In recommending Black Dynamite, the temptation is to get caught up in the spirit and get silly.  Let me go another way, keep it relatively serious, and promise that this is the funniest movie currently playing in any movie theater – that is, unless you’re heading to the multiplex this weekend to make fun of the Michael Jackson people.  In that case, you got me.

 

But Black Dynamite is just so consistently funny throughout its running time that I feel compelled to get the word out.  I loved this movie.  It’s true that my viewing history has been steeped in blaxploitation movies from Shaft to Coffy to Truck Turner to Black Belt Jones, right back to Shaft’s Big Score! and Shaft In Africa – but I don’t think you need a doctorate in blaxploitation to get the jokes here.  However, you probably do need an R-rated sense of humor, but you’ll figure that one out pretty quickly, since the first three sets of titties make their collective open-air appearance in the first ten minutes.

 

As if you needed a story, Black Dynamite is the tale of a real black kung-fu superhero named Black Dynamite (“Dyn-O-mite! Dyn-O-mite!”), created and played brilliantly by underrated action-movie presence Michael Jai White who deserves a skull-crushing franchise and a long career of shitkicking on the merits of this movie alone.  Credit also goes to his co-writers Scott Sanders (who directed) and Byron Minns (who also plays Black Dynamite’s sidekick Bullhorn) and to the entire cast and crew who always keep the tricky tone balanced just right.

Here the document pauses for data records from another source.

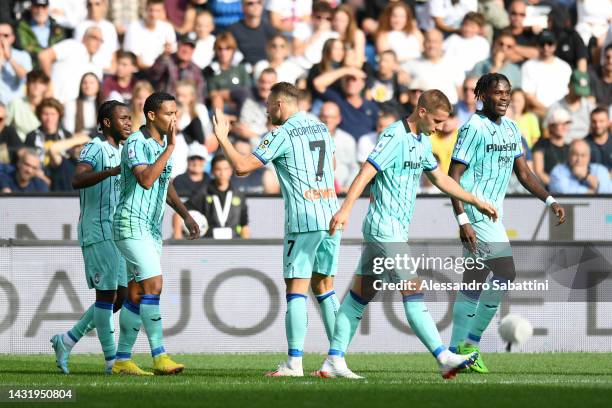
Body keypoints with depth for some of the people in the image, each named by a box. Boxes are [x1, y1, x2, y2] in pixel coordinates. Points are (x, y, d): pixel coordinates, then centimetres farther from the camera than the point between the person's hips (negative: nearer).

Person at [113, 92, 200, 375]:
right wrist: (170, 148, -27)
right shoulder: (136, 143, -14)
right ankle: (159, 358, -22)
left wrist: (186, 215, 21)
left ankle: (122, 358, 14)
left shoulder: (164, 143, 13)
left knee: (138, 293, 8)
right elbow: (146, 180, -29)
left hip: (152, 227, 9)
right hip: (131, 224, -9)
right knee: (153, 285, -18)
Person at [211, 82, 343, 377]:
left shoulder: (281, 135, -8)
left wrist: (222, 138, 1)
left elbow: (242, 167, -11)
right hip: (331, 215, 7)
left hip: (303, 220, -7)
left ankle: (294, 362, -11)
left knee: (297, 289, -6)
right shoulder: (322, 129, 14)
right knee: (324, 287, 13)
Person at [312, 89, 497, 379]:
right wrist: (345, 209, -32)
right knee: (413, 293, -11)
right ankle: (443, 358, -14)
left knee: (360, 295, 8)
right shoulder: (395, 137, -14)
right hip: (385, 227, -10)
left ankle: (334, 361, 8)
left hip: (394, 229, 10)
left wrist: (476, 202, 31)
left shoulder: (422, 141, 16)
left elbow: (439, 178, 29)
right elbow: (366, 172, -22)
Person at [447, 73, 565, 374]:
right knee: (506, 273, -13)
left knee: (475, 280, 8)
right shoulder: (474, 128, -13)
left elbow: (523, 172, 19)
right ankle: (471, 341, -7)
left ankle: (458, 349, 13)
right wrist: (463, 220, -21)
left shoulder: (511, 129, 12)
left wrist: (550, 201, 6)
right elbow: (453, 176, -14)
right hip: (474, 211, -8)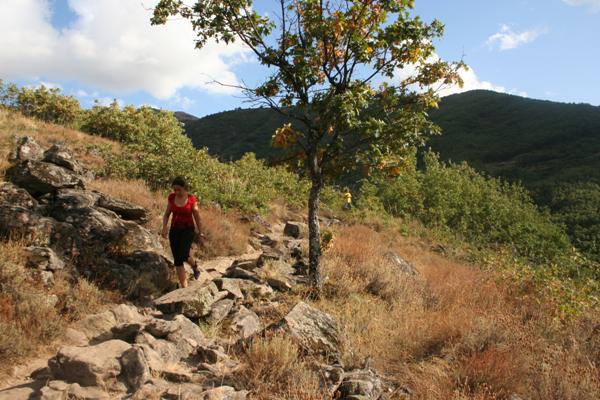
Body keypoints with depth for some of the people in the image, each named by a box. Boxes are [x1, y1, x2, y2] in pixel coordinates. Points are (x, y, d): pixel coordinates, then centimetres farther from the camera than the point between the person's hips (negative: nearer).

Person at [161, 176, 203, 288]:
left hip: (188, 230, -3)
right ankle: (184, 287, 6)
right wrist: (164, 227, -11)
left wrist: (199, 234, 4)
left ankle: (195, 265, 13)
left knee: (183, 255, -22)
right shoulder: (171, 197, -2)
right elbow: (167, 214, 7)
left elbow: (197, 217, -2)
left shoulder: (191, 199, -11)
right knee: (177, 260, -2)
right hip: (174, 230, 3)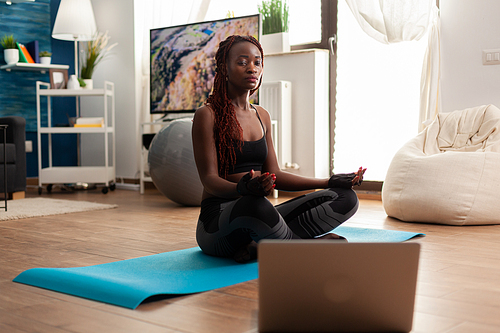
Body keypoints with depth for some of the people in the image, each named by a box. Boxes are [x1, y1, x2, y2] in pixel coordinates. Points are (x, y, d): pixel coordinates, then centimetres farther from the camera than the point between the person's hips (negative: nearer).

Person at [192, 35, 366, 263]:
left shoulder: (262, 116, 16)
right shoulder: (207, 115, -5)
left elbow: (274, 175, 16)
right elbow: (209, 178, -13)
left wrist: (329, 182, 7)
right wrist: (243, 188, -35)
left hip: (259, 215, 7)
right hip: (218, 219, -6)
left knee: (346, 198, -8)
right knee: (254, 205, -43)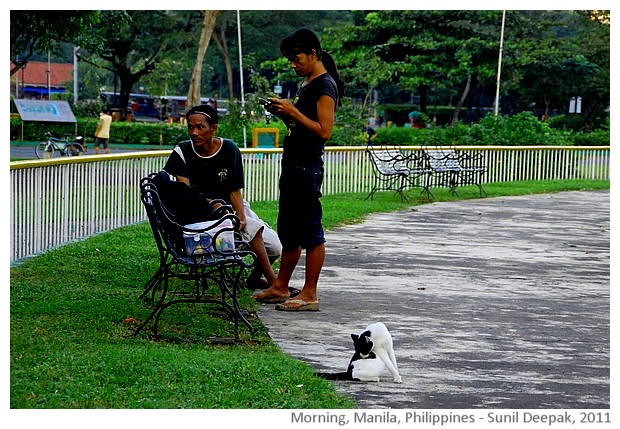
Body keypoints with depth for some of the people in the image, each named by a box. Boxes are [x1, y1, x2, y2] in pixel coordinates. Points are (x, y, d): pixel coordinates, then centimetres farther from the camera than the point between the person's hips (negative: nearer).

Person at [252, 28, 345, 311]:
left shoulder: (325, 86, -12)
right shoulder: (307, 83, 18)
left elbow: (324, 130, -19)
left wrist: (293, 112, -18)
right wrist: (283, 113, 7)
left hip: (307, 167, -11)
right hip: (293, 164, 11)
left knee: (310, 232, -6)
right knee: (289, 231, 15)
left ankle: (309, 295, -3)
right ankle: (280, 288, 23)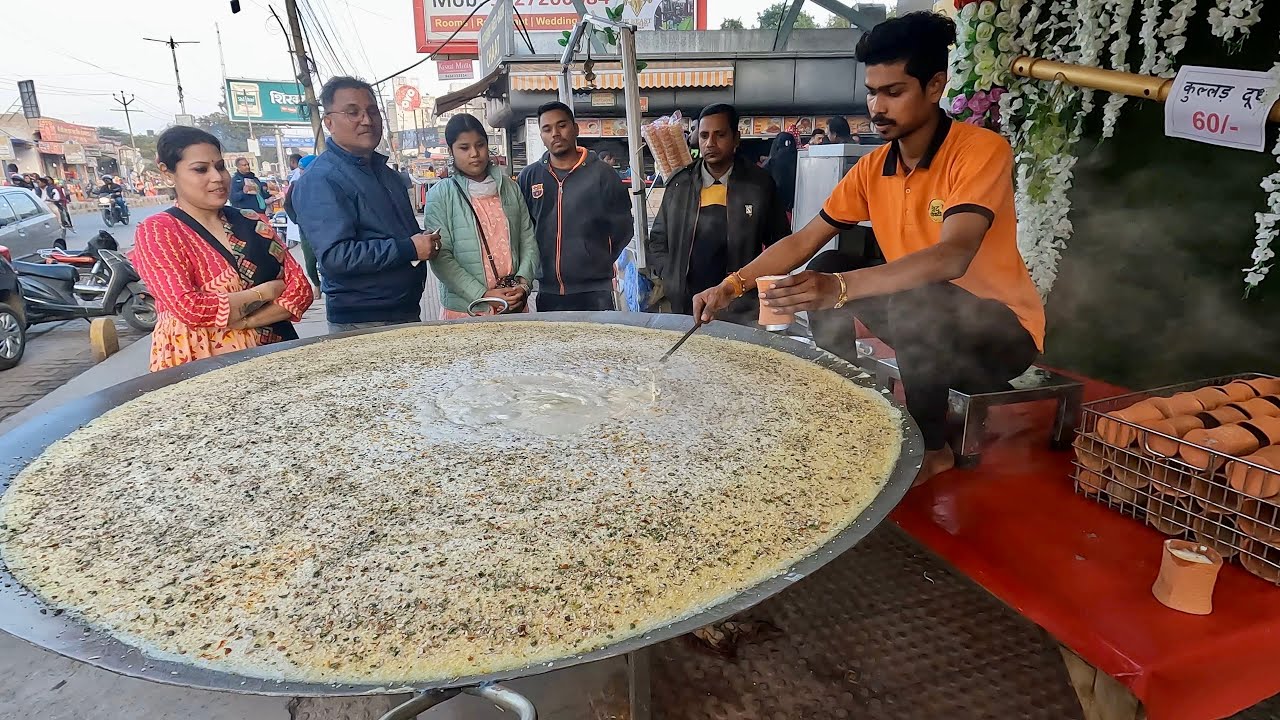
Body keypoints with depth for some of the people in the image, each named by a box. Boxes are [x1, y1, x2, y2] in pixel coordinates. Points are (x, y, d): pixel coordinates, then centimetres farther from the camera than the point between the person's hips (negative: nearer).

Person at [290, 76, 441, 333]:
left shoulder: (386, 172, 14)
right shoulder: (320, 180, -14)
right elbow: (335, 256, -25)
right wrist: (409, 249, -22)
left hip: (408, 312, 8)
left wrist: (427, 242, 3)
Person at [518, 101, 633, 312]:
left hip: (595, 294, -2)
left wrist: (601, 264, 6)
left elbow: (622, 231, 5)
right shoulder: (528, 177, 7)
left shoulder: (602, 174, -1)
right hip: (546, 294, 2)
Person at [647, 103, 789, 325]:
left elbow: (780, 244, 7)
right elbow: (658, 240, 12)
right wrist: (671, 279, 0)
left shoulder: (759, 184, 1)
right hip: (686, 306, 2)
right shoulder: (679, 183, 6)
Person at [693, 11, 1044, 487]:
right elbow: (804, 242, 0)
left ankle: (931, 447, -12)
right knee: (826, 270, -8)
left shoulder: (981, 150, -22)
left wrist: (840, 288, -49)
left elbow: (953, 256, -37)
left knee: (915, 298, -35)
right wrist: (733, 285, -14)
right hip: (921, 316, 6)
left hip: (1002, 329, -6)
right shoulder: (872, 167, -3)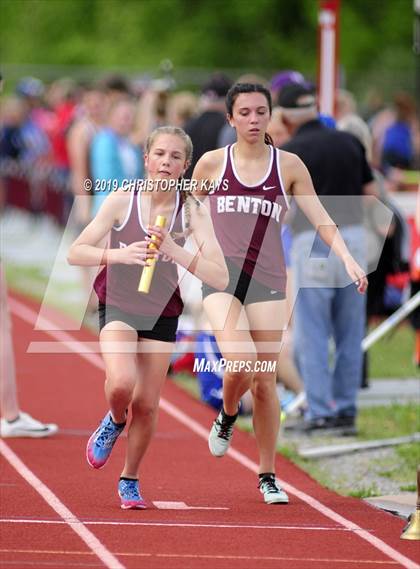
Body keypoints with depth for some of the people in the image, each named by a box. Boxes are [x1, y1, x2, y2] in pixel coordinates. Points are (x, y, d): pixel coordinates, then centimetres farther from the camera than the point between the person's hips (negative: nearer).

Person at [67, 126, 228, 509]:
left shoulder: (192, 211, -14)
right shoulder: (122, 200, -15)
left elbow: (220, 279, -21)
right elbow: (76, 252, -12)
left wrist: (175, 251, -34)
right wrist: (118, 254, -30)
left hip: (162, 315, 2)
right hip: (118, 305, -1)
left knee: (146, 405, 5)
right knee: (121, 383, -26)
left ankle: (130, 479, 30)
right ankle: (115, 421, 11)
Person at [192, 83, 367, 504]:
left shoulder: (288, 165, 4)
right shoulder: (211, 164, 3)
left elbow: (320, 218, 2)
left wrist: (347, 259, -11)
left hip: (267, 280, 1)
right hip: (221, 278, -1)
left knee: (265, 381, 1)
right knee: (241, 366, -22)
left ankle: (268, 476, 14)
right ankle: (226, 417, 13)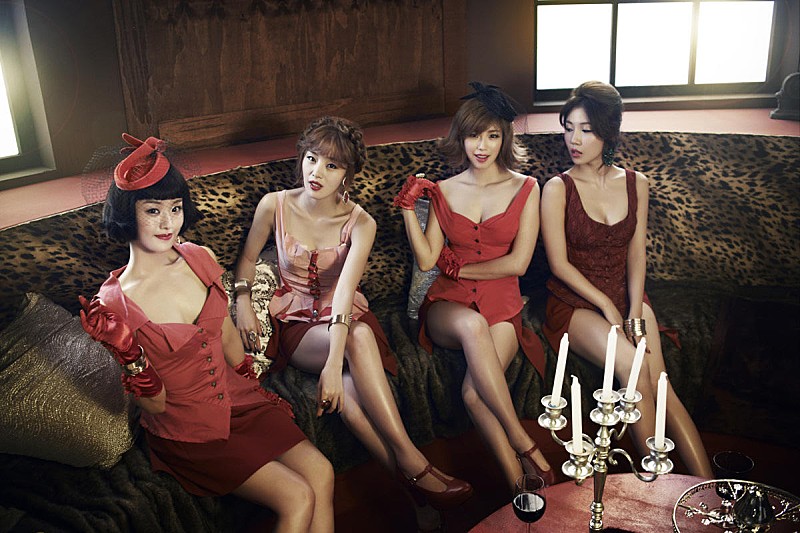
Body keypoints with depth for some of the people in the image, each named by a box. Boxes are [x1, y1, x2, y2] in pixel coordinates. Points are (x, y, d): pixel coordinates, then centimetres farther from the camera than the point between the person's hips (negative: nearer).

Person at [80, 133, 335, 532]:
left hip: (236, 398, 5)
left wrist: (254, 388, 20)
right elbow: (156, 405, -13)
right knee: (298, 499, -14)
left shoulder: (199, 258, -5)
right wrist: (126, 351, -30)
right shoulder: (115, 302, -19)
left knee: (321, 474, -9)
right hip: (187, 429, -5)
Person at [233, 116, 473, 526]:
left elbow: (345, 289, -28)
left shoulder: (360, 223, -10)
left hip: (346, 317, 1)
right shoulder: (275, 206, -6)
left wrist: (335, 363, -39)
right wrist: (243, 302, -7)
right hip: (296, 321, 0)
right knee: (359, 339, -35)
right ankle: (412, 464, -35)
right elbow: (248, 258, 13)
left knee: (350, 392, -36)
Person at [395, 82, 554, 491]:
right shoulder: (444, 191, 12)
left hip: (501, 306, -1)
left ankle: (518, 484, -15)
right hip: (447, 306, 1)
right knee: (472, 324, -37)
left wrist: (461, 268, 0)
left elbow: (518, 262, -3)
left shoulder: (525, 189, 7)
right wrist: (408, 209, -7)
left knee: (474, 392, -29)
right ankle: (524, 444, -30)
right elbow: (426, 260, 1)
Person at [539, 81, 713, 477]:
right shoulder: (557, 189, -6)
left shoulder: (636, 184, 7)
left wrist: (635, 313, -9)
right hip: (574, 303, -3)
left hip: (627, 297, 3)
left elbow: (636, 254, 4)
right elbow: (559, 264, -8)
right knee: (633, 368, -27)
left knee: (659, 385, -18)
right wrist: (608, 307, -12)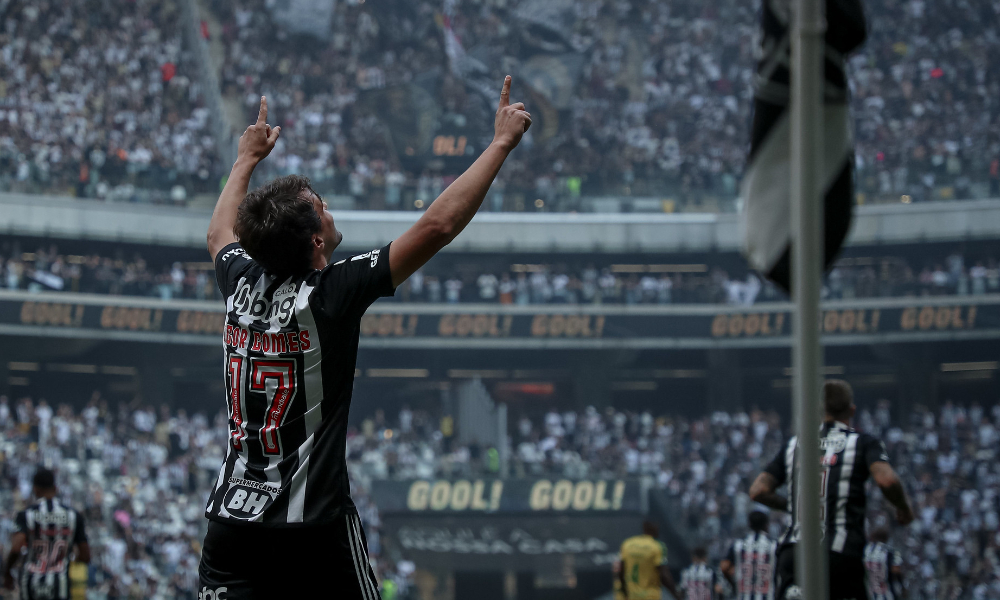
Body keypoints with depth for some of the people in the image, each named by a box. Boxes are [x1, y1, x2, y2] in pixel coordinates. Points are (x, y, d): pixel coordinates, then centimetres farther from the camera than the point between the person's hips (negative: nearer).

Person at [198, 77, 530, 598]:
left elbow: (221, 233, 30)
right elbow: (437, 226, -13)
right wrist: (501, 144, -5)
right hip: (312, 530, -5)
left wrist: (248, 157, 44)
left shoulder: (242, 285, 4)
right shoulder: (330, 295, -12)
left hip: (229, 524, 6)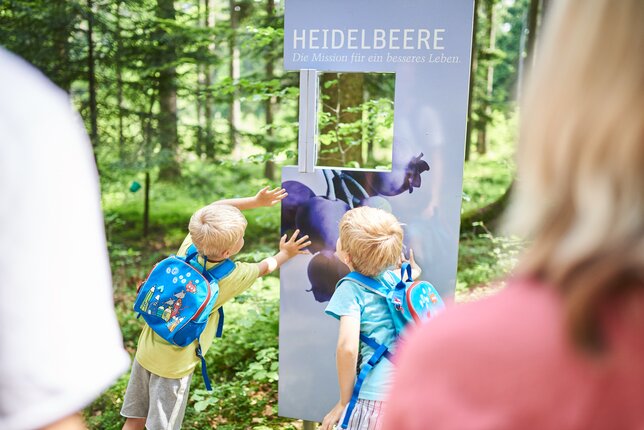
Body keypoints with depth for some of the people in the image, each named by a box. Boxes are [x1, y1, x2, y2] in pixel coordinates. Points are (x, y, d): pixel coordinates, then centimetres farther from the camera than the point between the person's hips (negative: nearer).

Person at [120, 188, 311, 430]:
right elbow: (265, 267, 3)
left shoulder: (190, 245, -9)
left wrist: (255, 201, 6)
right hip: (174, 364, -5)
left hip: (146, 348, 6)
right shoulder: (234, 276, -19)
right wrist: (285, 254, 22)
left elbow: (214, 208, 7)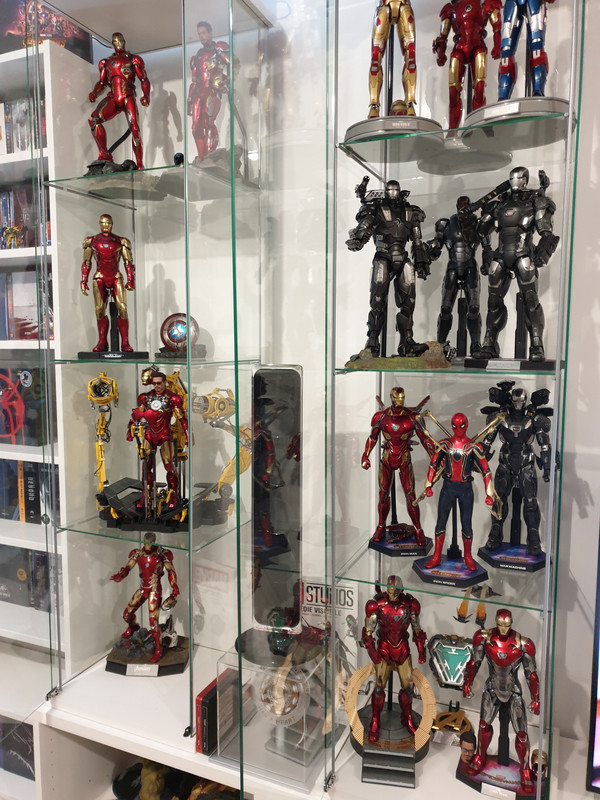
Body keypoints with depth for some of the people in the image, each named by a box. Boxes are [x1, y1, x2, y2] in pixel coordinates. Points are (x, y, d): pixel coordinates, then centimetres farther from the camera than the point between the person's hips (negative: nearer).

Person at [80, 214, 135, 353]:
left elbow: (128, 262, 6)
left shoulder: (121, 241, 8)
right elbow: (86, 263, 16)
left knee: (122, 308, -13)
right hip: (100, 278, 1)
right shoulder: (91, 241, 12)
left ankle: (125, 343, -13)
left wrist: (131, 280, -4)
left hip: (116, 277, -1)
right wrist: (84, 281, 10)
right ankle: (102, 343, -3)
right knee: (99, 310, -7)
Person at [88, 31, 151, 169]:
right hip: (112, 98, 3)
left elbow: (144, 80, 6)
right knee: (94, 119, -18)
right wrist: (94, 93, 1)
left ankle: (140, 165, -19)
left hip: (128, 97, -3)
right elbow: (102, 82, 21)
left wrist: (146, 96, -12)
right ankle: (104, 154, -15)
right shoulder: (105, 62, 22)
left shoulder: (134, 59, 13)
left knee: (134, 128, -20)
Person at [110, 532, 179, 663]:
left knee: (153, 621, -11)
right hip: (142, 588, 5)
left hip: (155, 589, -5)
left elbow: (171, 571, -5)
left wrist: (175, 590, -9)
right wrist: (119, 575, -29)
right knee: (127, 614, 14)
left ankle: (158, 650, 4)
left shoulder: (162, 554, -11)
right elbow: (128, 567, -6)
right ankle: (133, 627, 51)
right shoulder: (138, 553, -1)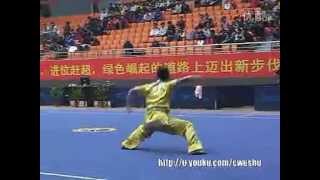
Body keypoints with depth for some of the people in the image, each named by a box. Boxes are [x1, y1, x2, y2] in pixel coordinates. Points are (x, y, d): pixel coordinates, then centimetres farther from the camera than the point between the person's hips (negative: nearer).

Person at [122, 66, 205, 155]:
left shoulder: (149, 86, 16)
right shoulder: (167, 85, 3)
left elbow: (131, 91, 18)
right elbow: (180, 80, -14)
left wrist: (128, 105, 28)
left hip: (149, 120, 6)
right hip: (162, 119, -6)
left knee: (143, 129, 41)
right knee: (187, 125, -3)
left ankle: (127, 144, 48)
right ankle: (195, 148, -21)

Black Dynamite is by far the best blaxploitation parody/recreation since I’m Gonna Git You Sucka – appropriately, it finds a welcome return and a chest-burstingly funny role for In Living Color comedian Tommy Davidson as the elevator-shoes-wearing pimp Cream Corn – and it’s the best spoof of inept filmmaking that I can remember seeing.  (Not all blaxploitation was as shoddily constructed and acted as Black Dynamite might lead you to believe – sure there were plenty of laughable mis-steps but the genre was often a training ground for some true talents.  The jokes are funny enough though that it’s hardly good form to complain.)

 

This movie is just so full of performances, dialogue, and gags that I completely love – from the pimp summit full of recognizable faces (oh, and “Captain Kangaroo Pimp”), to the secret origin of my favorite restaurant in all of Los Angeles, Roscoe’s Chicken & Waffles, to the final kung fu fight with a anti-beloved national icon, to the delivery of this line: “But Black Dynamite, I sell drugs to the community”, and right back to those titties – that I could recount it for pages and pages and not get bored.  But this is such an impressively-crafted, thoroughly enjoyable movie that I’d rather just stamp it with my highest possible recommendation to see with a crowd, and leave you with the trailer:

 

http://www.blackdynamitemovie.com/

 

And yes, the rest of the movie really is just as good as that trailer promises, if not even better.